%%
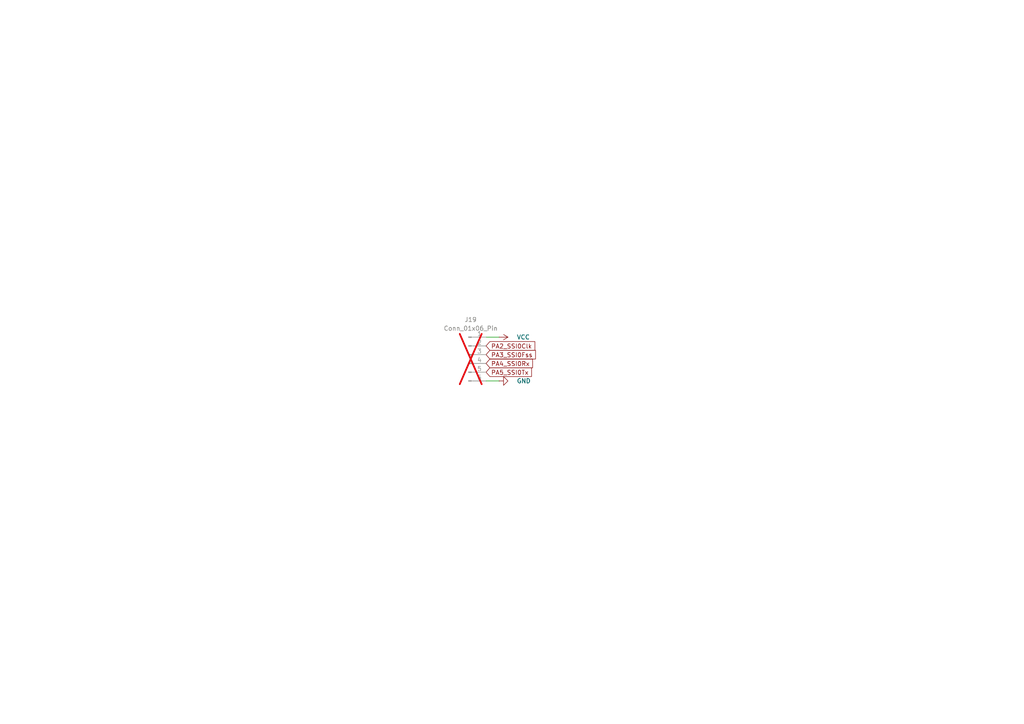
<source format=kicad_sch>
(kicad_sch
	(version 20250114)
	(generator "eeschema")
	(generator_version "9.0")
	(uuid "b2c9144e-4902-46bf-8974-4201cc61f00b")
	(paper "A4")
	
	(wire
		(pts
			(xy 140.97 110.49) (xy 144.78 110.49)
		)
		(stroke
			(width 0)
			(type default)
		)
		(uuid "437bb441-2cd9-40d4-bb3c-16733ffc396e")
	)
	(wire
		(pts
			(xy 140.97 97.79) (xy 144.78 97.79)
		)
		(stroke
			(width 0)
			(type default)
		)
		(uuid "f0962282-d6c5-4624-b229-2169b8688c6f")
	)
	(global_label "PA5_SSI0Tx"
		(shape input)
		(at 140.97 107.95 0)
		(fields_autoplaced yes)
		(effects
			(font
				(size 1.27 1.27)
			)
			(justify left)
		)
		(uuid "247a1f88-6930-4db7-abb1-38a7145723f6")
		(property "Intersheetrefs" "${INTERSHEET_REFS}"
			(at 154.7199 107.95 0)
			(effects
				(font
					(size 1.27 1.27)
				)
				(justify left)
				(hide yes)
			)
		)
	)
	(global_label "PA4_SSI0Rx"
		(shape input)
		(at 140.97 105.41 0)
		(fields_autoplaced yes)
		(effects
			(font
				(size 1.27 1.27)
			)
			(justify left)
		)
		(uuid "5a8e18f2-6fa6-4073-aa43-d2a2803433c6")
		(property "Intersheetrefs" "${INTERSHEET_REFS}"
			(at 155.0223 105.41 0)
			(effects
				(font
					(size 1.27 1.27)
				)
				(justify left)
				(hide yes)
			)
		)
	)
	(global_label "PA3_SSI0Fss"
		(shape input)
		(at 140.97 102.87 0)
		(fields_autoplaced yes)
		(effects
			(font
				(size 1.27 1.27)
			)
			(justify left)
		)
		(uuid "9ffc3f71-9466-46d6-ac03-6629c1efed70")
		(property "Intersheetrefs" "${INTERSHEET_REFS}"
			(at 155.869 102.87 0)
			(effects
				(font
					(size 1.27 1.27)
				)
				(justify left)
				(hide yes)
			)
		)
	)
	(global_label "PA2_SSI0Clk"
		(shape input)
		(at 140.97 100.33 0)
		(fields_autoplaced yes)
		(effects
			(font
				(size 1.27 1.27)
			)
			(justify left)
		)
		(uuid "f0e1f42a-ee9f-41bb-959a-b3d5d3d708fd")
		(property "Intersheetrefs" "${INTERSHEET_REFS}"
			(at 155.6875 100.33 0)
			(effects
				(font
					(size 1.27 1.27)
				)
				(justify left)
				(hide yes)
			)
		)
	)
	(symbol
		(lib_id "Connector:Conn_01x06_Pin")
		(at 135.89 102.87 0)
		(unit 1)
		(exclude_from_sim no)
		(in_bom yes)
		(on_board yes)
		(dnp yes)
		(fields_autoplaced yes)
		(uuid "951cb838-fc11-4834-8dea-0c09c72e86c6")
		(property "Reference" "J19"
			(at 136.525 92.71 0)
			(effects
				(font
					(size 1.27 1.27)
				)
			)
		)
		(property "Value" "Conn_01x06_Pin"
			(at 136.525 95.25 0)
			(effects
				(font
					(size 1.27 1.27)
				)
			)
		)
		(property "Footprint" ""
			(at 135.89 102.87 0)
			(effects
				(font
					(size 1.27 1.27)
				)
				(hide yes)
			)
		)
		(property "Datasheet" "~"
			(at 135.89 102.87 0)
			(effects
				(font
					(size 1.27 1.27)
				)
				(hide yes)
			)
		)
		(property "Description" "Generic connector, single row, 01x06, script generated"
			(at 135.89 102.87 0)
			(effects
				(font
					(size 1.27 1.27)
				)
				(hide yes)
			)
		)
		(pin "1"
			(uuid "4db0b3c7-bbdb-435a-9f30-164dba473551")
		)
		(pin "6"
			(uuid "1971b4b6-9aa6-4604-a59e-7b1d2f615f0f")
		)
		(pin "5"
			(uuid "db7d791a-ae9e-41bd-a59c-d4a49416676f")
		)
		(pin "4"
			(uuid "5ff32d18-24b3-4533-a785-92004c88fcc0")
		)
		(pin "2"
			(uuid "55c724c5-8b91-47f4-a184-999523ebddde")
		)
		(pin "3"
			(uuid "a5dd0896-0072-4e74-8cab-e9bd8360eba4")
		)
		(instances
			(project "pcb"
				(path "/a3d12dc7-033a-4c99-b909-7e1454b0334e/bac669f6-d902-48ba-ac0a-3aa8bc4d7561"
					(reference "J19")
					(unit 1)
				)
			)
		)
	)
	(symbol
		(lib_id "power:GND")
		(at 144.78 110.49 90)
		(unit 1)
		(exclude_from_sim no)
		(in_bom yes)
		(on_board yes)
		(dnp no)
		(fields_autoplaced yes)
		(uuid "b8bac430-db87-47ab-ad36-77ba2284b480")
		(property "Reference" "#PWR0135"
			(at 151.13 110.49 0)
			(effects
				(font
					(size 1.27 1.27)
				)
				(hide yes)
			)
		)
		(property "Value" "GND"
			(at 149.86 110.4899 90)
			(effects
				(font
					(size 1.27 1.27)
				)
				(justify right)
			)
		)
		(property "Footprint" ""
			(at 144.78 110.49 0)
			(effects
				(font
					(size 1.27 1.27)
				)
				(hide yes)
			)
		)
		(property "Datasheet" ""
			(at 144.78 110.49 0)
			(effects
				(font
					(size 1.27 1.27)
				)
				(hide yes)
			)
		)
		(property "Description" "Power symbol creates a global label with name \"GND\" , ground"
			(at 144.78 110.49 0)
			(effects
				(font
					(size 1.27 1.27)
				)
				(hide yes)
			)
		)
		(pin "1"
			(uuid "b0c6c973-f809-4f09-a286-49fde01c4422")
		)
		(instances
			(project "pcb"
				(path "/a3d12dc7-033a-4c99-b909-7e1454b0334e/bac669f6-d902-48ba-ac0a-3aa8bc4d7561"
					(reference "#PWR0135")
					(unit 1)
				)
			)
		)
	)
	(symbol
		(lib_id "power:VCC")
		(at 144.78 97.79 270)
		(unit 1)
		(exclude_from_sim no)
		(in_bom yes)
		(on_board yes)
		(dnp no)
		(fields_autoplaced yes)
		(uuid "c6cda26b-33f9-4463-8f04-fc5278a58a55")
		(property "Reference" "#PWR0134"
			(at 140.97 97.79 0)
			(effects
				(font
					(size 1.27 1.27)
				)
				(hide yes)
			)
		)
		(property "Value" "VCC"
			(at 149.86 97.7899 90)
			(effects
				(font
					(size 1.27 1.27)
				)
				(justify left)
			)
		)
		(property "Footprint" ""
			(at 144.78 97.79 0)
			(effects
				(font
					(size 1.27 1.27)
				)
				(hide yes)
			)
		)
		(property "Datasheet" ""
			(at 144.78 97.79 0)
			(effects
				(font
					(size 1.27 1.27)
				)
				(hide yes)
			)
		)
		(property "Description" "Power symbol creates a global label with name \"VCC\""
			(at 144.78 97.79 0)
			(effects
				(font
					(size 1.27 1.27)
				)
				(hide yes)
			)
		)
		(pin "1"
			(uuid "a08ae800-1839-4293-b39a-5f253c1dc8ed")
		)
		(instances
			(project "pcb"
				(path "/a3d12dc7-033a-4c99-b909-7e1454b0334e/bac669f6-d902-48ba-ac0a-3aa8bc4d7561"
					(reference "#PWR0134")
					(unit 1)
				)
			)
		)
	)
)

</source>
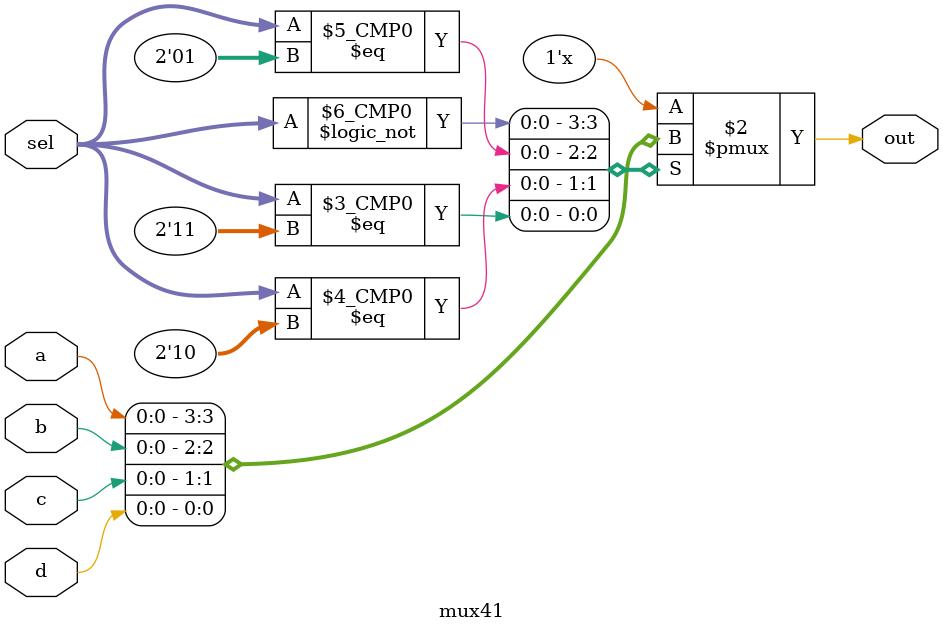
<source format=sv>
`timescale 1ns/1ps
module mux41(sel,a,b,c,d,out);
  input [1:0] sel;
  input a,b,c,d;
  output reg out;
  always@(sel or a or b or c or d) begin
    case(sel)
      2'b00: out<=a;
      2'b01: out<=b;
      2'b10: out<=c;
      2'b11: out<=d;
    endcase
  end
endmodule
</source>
%%
%%
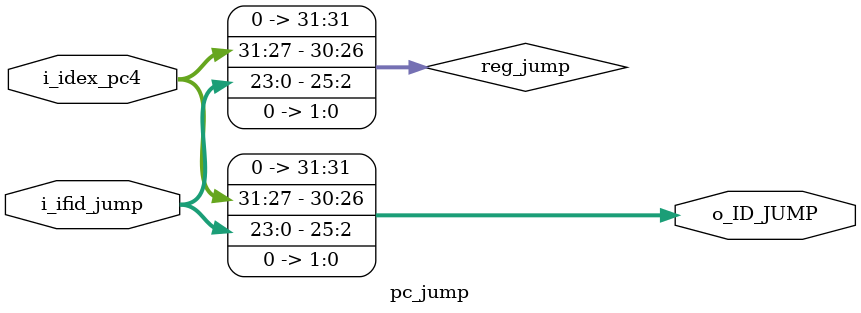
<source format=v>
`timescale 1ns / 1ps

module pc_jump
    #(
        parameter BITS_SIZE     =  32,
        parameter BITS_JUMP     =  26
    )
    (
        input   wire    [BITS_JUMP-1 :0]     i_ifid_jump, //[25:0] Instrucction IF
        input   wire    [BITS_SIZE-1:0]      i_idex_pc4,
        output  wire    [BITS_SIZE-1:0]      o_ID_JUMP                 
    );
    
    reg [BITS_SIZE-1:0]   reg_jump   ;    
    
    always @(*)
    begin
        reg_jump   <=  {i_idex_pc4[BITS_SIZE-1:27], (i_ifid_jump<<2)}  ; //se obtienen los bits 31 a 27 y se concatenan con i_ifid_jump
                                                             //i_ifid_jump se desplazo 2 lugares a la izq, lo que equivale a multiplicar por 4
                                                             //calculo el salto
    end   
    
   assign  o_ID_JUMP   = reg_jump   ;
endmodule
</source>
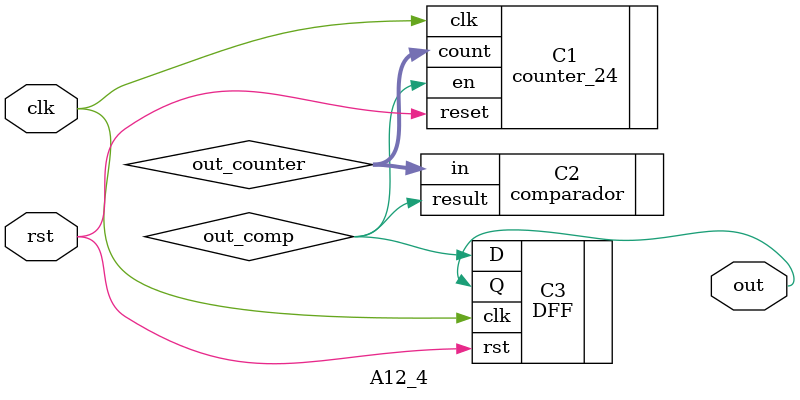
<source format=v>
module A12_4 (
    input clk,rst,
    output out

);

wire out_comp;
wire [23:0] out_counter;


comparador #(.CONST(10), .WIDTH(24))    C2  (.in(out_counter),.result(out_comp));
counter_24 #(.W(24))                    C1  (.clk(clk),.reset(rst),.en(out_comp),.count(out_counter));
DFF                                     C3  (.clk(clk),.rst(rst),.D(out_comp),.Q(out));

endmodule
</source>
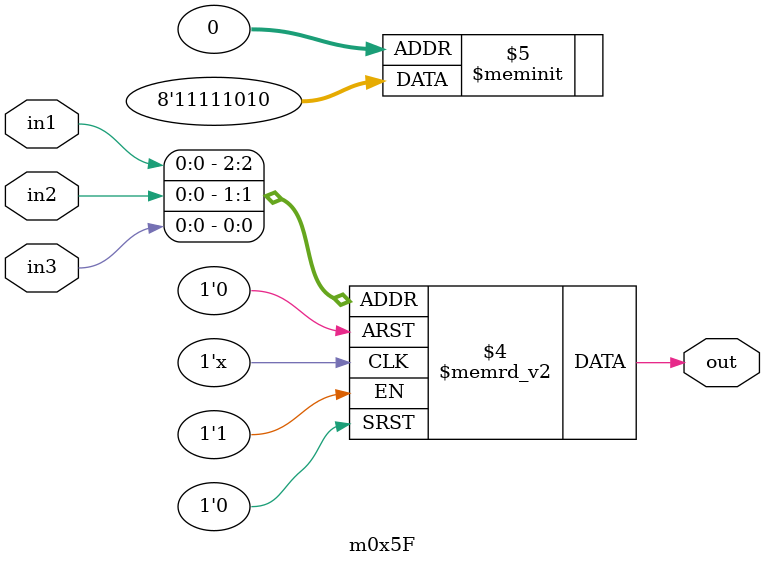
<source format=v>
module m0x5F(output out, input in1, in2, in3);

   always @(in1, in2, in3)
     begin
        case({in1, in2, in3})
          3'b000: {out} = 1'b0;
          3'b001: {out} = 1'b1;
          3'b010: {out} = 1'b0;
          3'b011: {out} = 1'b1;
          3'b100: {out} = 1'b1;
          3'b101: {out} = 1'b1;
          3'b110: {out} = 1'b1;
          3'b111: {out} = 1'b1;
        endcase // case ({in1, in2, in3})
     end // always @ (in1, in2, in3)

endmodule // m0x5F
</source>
%%
%%
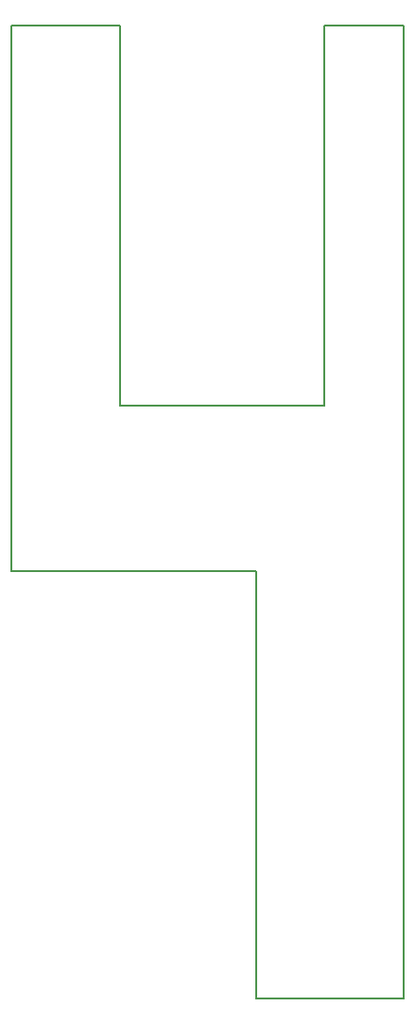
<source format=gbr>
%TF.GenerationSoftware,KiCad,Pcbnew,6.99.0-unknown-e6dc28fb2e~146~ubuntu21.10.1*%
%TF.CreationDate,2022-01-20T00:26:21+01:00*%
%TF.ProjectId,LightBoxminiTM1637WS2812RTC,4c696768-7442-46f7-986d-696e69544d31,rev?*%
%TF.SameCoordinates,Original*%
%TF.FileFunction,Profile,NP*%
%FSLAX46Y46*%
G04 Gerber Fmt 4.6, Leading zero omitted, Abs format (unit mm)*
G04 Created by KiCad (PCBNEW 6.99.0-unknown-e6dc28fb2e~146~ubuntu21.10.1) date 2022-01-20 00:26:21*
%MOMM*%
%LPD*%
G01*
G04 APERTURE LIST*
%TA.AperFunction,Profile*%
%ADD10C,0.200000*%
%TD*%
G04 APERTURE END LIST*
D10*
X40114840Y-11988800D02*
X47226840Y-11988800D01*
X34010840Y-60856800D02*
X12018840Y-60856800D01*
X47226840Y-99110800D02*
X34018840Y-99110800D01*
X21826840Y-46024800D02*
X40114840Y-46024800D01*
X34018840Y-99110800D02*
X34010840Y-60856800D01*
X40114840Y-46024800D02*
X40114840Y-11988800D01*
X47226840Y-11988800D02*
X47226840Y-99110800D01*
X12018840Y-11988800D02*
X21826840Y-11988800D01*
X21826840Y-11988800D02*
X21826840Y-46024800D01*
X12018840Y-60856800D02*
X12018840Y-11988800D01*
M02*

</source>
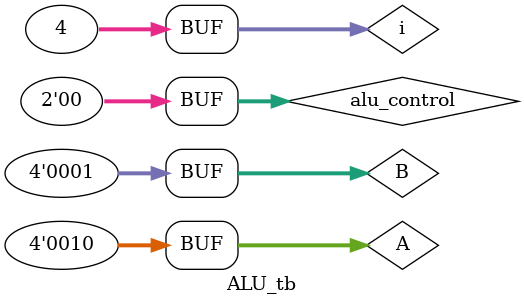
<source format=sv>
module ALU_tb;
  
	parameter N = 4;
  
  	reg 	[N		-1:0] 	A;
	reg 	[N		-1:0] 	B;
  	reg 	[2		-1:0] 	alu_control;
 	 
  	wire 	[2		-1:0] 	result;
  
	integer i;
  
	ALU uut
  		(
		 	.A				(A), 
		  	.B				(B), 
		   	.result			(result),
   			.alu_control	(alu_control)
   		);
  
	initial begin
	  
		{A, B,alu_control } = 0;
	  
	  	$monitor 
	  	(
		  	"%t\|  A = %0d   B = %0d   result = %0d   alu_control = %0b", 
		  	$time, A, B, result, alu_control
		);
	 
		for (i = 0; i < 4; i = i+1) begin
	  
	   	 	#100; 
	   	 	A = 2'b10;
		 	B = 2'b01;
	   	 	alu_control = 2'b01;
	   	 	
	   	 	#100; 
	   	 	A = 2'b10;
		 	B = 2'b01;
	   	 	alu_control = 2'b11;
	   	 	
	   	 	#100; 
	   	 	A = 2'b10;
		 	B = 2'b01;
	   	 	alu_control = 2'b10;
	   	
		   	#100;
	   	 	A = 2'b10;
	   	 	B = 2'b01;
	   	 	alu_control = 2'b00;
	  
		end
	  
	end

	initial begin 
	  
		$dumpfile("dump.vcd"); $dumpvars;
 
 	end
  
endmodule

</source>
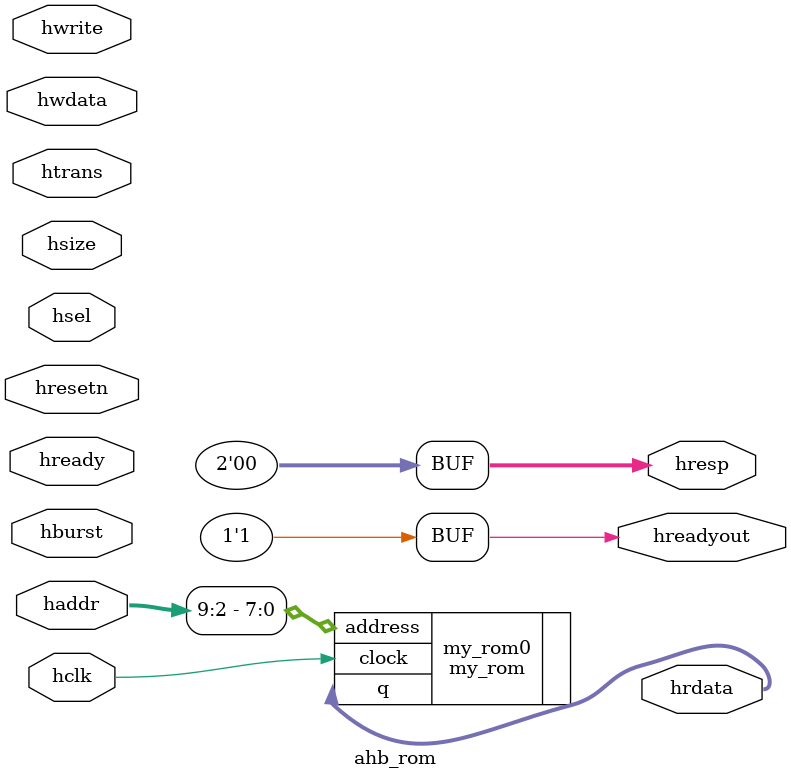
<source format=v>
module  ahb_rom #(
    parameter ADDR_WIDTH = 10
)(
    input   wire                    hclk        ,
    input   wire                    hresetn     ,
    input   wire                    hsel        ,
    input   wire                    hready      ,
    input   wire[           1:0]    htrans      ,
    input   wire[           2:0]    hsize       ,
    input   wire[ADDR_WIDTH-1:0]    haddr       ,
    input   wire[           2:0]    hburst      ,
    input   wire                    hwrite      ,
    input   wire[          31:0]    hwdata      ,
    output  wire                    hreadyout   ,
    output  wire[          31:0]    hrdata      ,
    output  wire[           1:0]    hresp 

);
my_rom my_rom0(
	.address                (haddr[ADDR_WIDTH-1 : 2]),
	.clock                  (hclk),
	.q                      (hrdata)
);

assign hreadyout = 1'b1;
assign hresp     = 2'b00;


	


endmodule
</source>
%%
**WORK ORDER**
Could you retype exactly the lines above, starting at the line that contains "X47226840Y-99110800D02*" and ending at the line that contains "X21826840Y-11988800D02*", and nothing more?

**YOUR SOLUTION**
X47226840Y-99110800D02*
X34018840Y-99110800D01*
X21826840Y-46024800D02*
X40114840Y-46024800D01*
X34018840Y-99110800D02*
X34010840Y-60856800D01*
X40114840Y-46024800D02*
X40114840Y-11988800D01*
X47226840Y-11988800D02*
X47226840Y-99110800D01*
X12018840Y-11988800D02*
X21826840Y-11988800D01*
X21826840Y-11988800D02*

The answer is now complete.